Priest (1837–1900)
Edward McGlynn, who was born in New York City to Irish immigrants, studied in Rome and was ordained a priest in 1860. At the age of twenty-nine, he was appointed pastor of St. Stephen’s Church, one of the largest parishes in Manhattan.
There, McGlynn became a famous orator and preacher. Having come to the conviction that “the highest form of charity is doing justice,” he won wide attention for his dedication to the poor and the working class. Increasingly, he was drawn to the “single-tax” theories of Henry George, a popular economist of the Progressive era, who taught that the cause of inequality was the accumulation of wealth through land speculation. As McGlynn preached, “Involuntary poverty is the result of human laws that allow individuals to hold as private property that which the Creator provided for the use of all.”

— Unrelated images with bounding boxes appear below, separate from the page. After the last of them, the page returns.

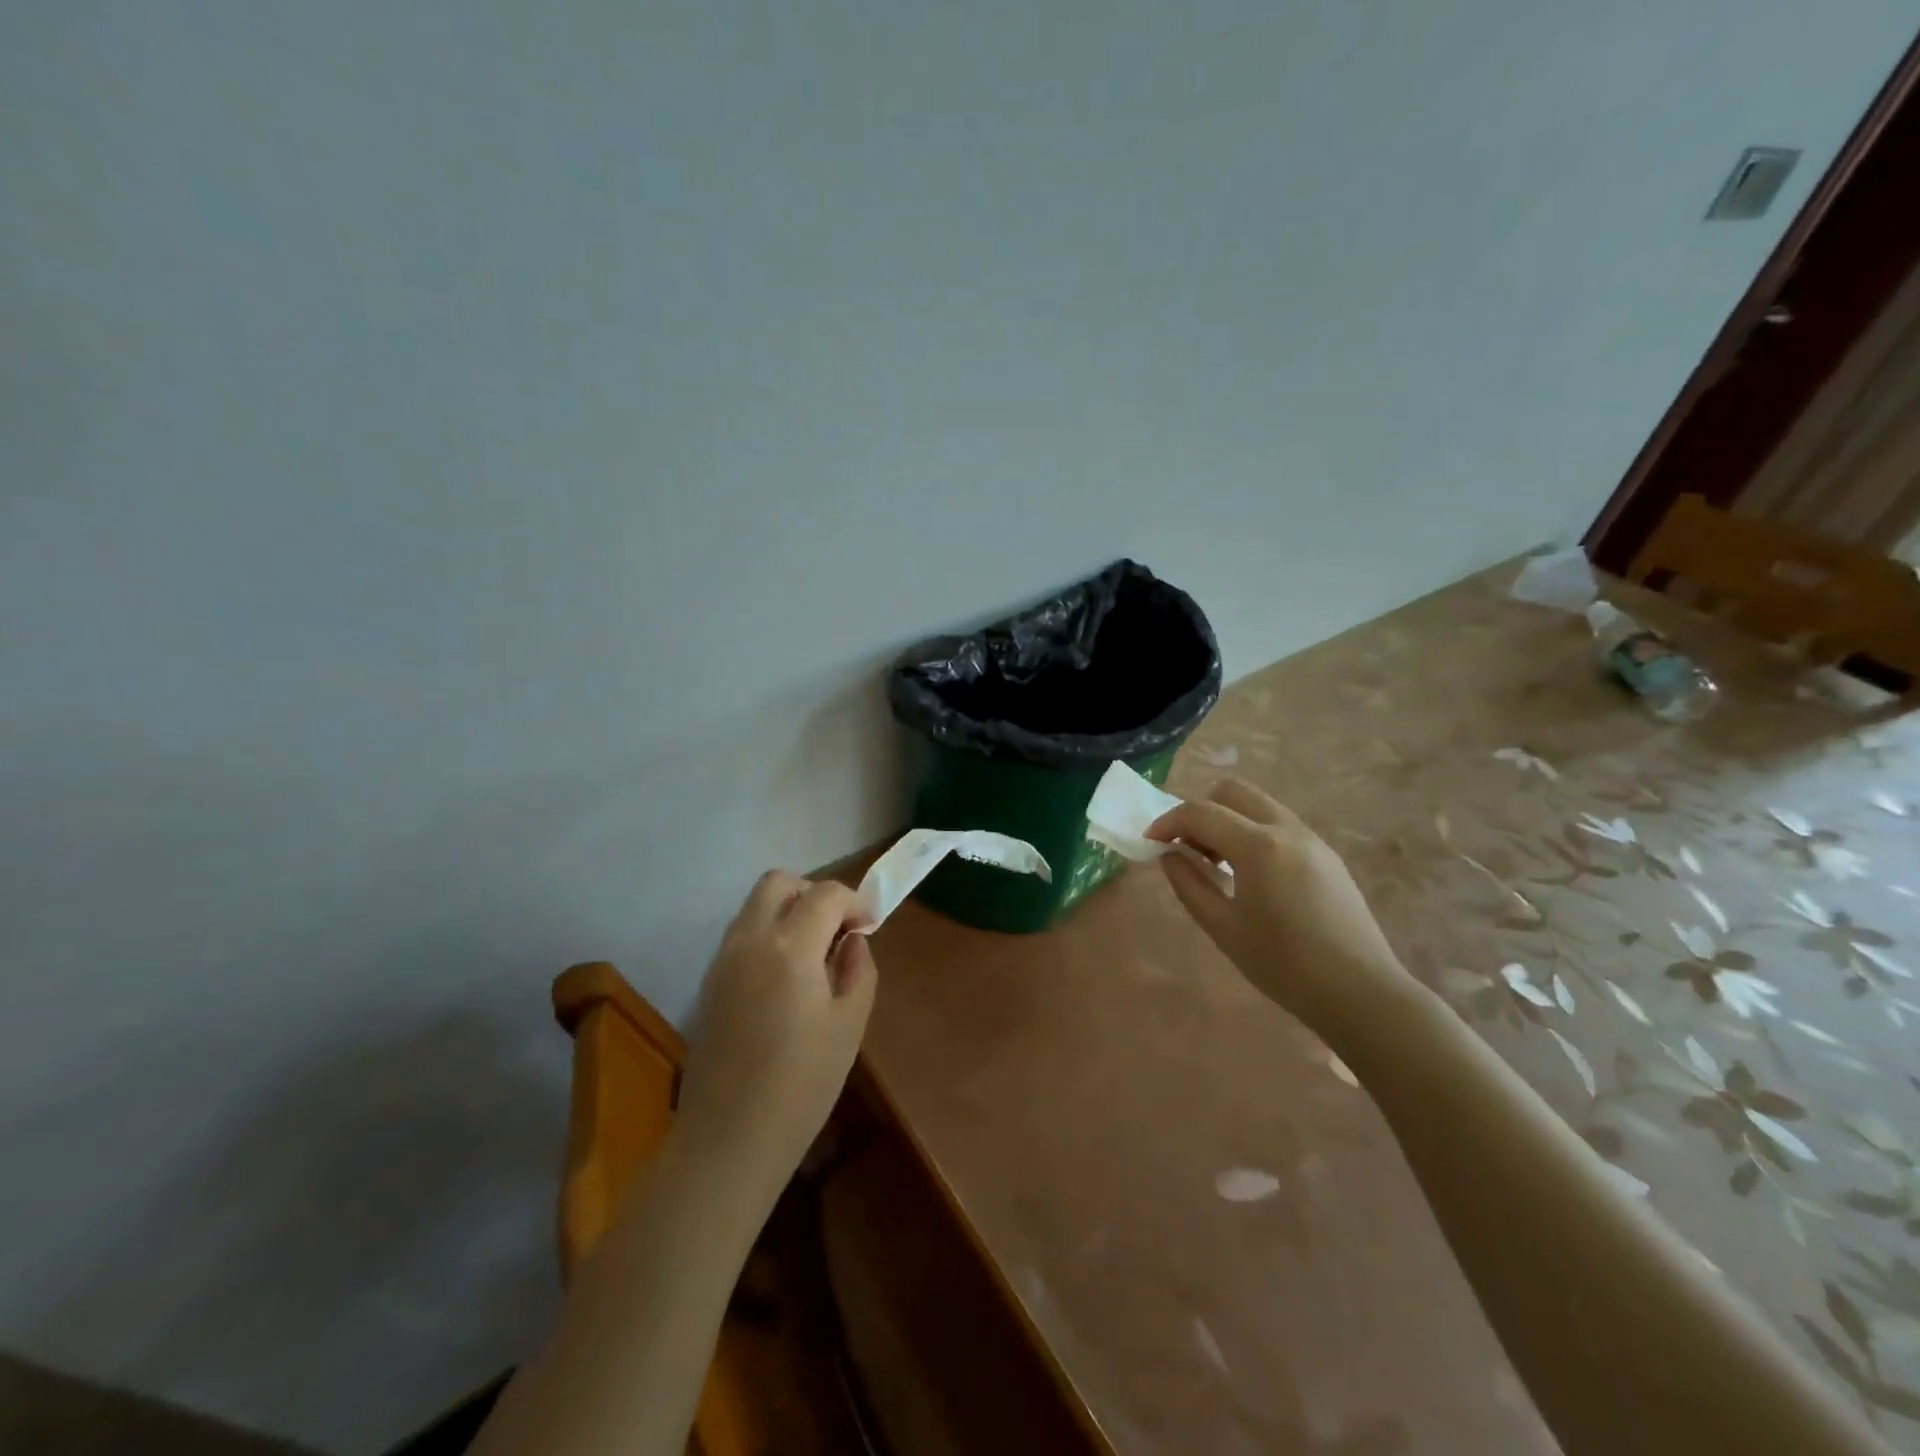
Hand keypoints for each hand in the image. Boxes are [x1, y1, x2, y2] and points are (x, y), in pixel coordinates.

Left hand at [675, 873, 876, 1191]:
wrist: (728, 1140)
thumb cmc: (801, 1086)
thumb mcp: (849, 1026)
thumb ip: (858, 970)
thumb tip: (852, 941)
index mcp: (790, 948)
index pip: (825, 894)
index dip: (854, 901)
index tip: (869, 926)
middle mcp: (750, 940)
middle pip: (778, 883)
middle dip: (813, 892)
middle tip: (837, 929)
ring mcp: (723, 959)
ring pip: (755, 906)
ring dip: (788, 911)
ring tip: (815, 954)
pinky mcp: (709, 982)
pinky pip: (742, 934)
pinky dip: (768, 934)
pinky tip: (787, 978)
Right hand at [1149, 778, 1410, 1040]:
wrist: (1361, 992)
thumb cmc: (1284, 965)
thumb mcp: (1223, 928)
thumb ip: (1189, 885)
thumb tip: (1169, 856)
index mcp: (1258, 846)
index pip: (1200, 813)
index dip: (1168, 823)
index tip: (1150, 843)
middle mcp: (1286, 829)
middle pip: (1232, 791)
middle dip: (1200, 810)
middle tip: (1186, 847)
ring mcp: (1312, 839)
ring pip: (1258, 805)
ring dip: (1227, 820)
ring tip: (1215, 863)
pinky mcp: (1326, 854)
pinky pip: (1278, 824)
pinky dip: (1252, 832)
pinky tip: (1249, 874)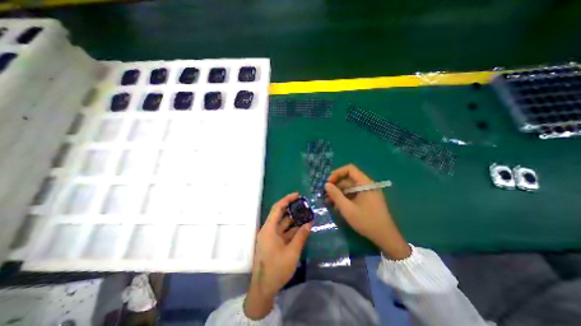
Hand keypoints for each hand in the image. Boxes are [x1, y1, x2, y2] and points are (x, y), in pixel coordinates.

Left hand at [244, 192, 310, 318]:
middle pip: (281, 215)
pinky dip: (292, 230)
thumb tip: (309, 223)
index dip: (287, 199)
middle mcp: (268, 230)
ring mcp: (271, 237)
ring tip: (306, 215)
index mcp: (269, 229)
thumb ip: (301, 236)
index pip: (277, 208)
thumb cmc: (276, 269)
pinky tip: (302, 228)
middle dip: (292, 209)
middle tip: (304, 205)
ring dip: (294, 220)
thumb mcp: (292, 252)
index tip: (297, 195)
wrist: (263, 289)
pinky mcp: (274, 243)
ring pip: (283, 224)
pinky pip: (284, 233)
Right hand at [325, 164, 410, 260]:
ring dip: (339, 193)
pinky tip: (337, 207)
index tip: (328, 183)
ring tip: (329, 203)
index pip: (349, 169)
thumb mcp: (347, 209)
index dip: (337, 173)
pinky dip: (345, 198)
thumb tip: (326, 185)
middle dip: (336, 186)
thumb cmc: (366, 221)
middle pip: (348, 179)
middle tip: (325, 195)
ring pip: (350, 188)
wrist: (386, 238)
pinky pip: (354, 195)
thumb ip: (336, 195)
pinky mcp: (367, 200)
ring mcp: (368, 192)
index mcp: (365, 183)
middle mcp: (367, 185)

Archbishop Corrigan, a staunch conservative, believed that McGlynn was preaching socialism and ordered him to desist. When McGlynn refused, Corrigan suspended him from priestly ministry. This was extended to actual excommunication in 1887. Five years later, a papal legate of Pope Leo XIII met with McGlynn, declared him free of doctrinal error, and lifted the excommunication. He continued to preach his Catholic version of the Social Gospel until his death on January 7, 1900.
“From earliest childhood my heart has ever beaten with sympathy for the wronged, the oppressed, the outcast, the downtrodden.”